Category: La Monte Young

LaMonte Young: Just Stompin’

Folder

Gramavision 1993.  R2 79487

Discogs

LaMonte Young is one of the most important musical figures of the 20th century, although he remains relatively unknown.  He’s considered the originator of minimalism (although I reckon Satie got there first) and as such his influence is writ large across much music that you probably are familiar with.  That’s most obvious with musicians like Philip Glass, or to a lesser extent Terry Riley who ploughed a somewhat similar furrow but with an eye on selling records.  His influence is probably most often felt in electronic music where minimalism has become mainstream, but also in the fringes of rock where the use of drones has become more widespread – Spiritualized being perhaps the most obvious to me, although Main, who I’ve posted here in the past are another example.

He was also very much involved with the experimental music scene in New York in the 1960s, working with John Cale (of the Velvets) and Yoko Ono.

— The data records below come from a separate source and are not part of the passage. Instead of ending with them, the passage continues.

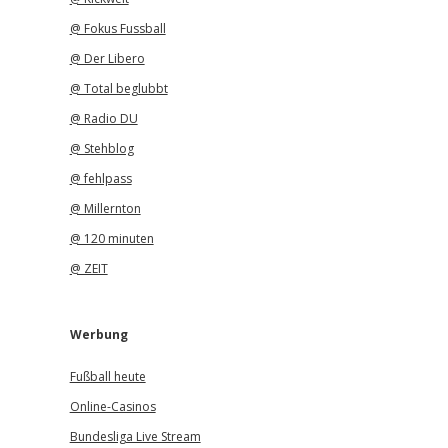
@ Fokus Fussball
@ Der Libero
@ Total beglubbt
@ Radio DU
@ Stehblog
@ fehlpass
@ Millernton
@ 120 minuten
@ ZEIT
Werbung
Fußball heute
Online-Casinos
Bundesliga Live Stream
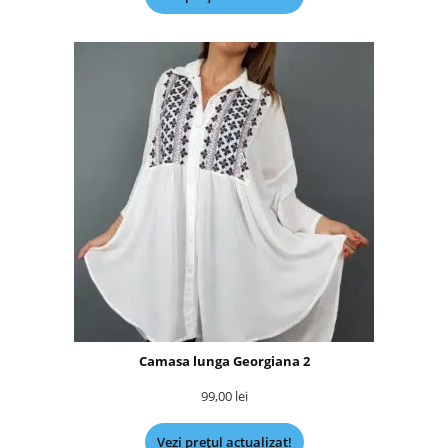
Camasa lunga Georgiana 2
99,00
lei
Vezi prețul actualizat!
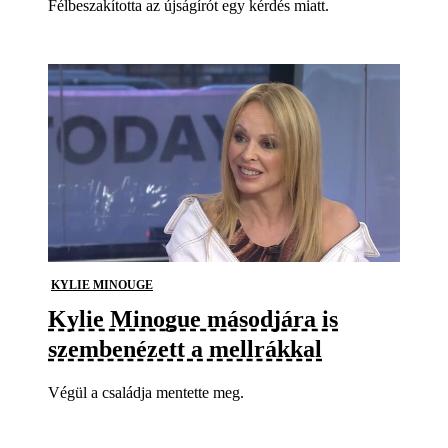
Félbeszakította az újságírót egy kérdés miatt.
KYLIE MINOUGE
Kylie Minogue másodjára is
szembenézett a mellrákkal
Végül a családja mentette meg.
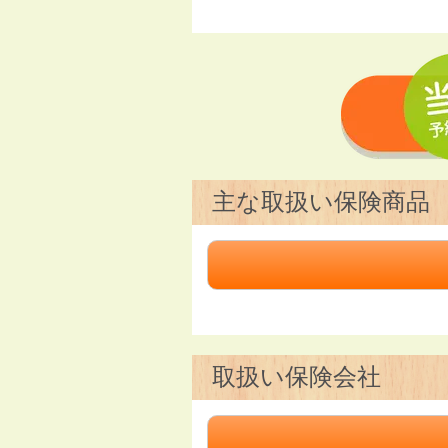
主な取扱い保険商品
取扱い保険会社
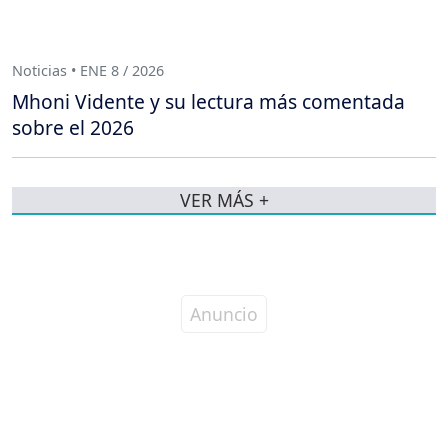
Noticias • ENE 8 / 2026
Mhoni Vidente y su lectura más comentada
sobre el 2026
VER MÁS +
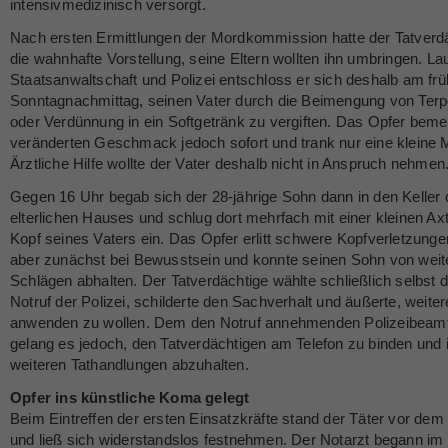
intensivmedizinisch versorgt.
Nach ersten Ermittlungen der Mordkommission hatte der Tatverd
die wahnhafte Vorstellung, seine Eltern wollten ihn umbringen. La
Staatsanwaltschaft und Polizei entschloss er sich deshalb am fr
Sonntagnachmittag, seinen Vater durch die Beimengung von Terp
oder Verdünnung in ein Softgetränk zu vergiften. Das Opfer beme
veränderten Geschmack jedoch sofort und trank nur eine kleine
Ärztliche Hilfe wollte der Vater deshalb nicht in Anspruch nehmen
Gegen 16 Uhr begab sich der 28-jährige Sohn dann in den Keller
elterlichen Hauses und schlug dort mehrfach mit einer kleinen Ax
Kopf seines Vaters ein. Das Opfer erlitt schwere Kopfverletzungen
aber zunächst bei Bewusstsein und konnte seinen Sohn von weit
Schlägen abhalten. Der Tatverdächtige wählte schließlich selbst 
Notruf der Polizei, schilderte den Sachverhalt und äußerte, weite
anwenden zu wollen. Dem den Notruf annehmenden Polizeibeam
gelang es jedoch, den Tatverdächtigen am Telefon zu binden und 
weiteren Tathandlungen abzuhalten.
Opfer ins künstliche Koma gelegt
Beim Eintreffen der ersten Einsatzkräfte stand der Täter vor de
und ließ sich widerstandslos festnehmen. Der Notarzt begann i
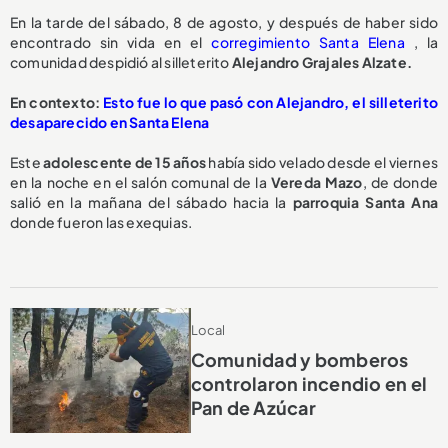
En la tarde del sábado, 8 de agosto, y después de haber sido
encontrado sin vida en el
corregimiento Santa Elena
, la
comunidad despidió al silleterito
Alejandro Grajales Alzate.
En contexto:
Esto fue lo que pasó con Alejandro, el silleterito
desaparecido en Santa Elena
Este
adolescente de 15 años
había sido velado desde el viernes
en la noche en el salón comunal de la
Vereda Mazo
, de donde
salió en la mañana del sábado hacia la
parroquia Santa Ana
donde fueron las exequias.
Local
Comunidad y bomberos
controlaron incendio en el
Pan de Azúcar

Young’s defining work is the sprawling 5cd set, The Well Tuned Piano, a six hour solo piano piece whose evolution has consumed much of his life.  The “tuning” in the title refers to “just intonation” which is an alternative tuning he developed which frankly I don’t understand, but listening to it is much more manageable than you might expect.  I can syncronise most of the music systems in my house, and setting them all to play this while I potter about is a favourite activity on a rainy day.

This double CD was unexpected when it came out because it’s an extended (2 hour) blues jam – on the face of it a departure from the experimental minimialism he’s known for.  Young himself claims that all his music is blues based, and I can see a certain logic in that early blues can be quite minimal and it is where Young came from musically.  He plays a synthesiser here which has been tuned in the same way as the piano in The Well Tuned Piano, although that isn’t obvious to me.  This works because of the endlessly interesting interplay between Young and the guitarist John Catler – despite expectations this CD doesn’t drag at all.

Young is famously reluctant to make his music available.  What little he has released during his lifetime is all long deleted and commands truly insane prices.  I’m on his mailing list and got very irritated that he used to send regular emails pleading poverty and asking for money while refusing to make his back catalogue available.  My guess is that nothing will now appear until he dies, so if you want more, trawling the net for dodgy downloads is your only option.  I may post more here at some point.  If you’re ever in New York, it’s worth keeping an eye on his web site for his rare performances, but if there’s nothing on you can visit anyway to see/hear the Dreamhouse installation which I thought was worth the effort.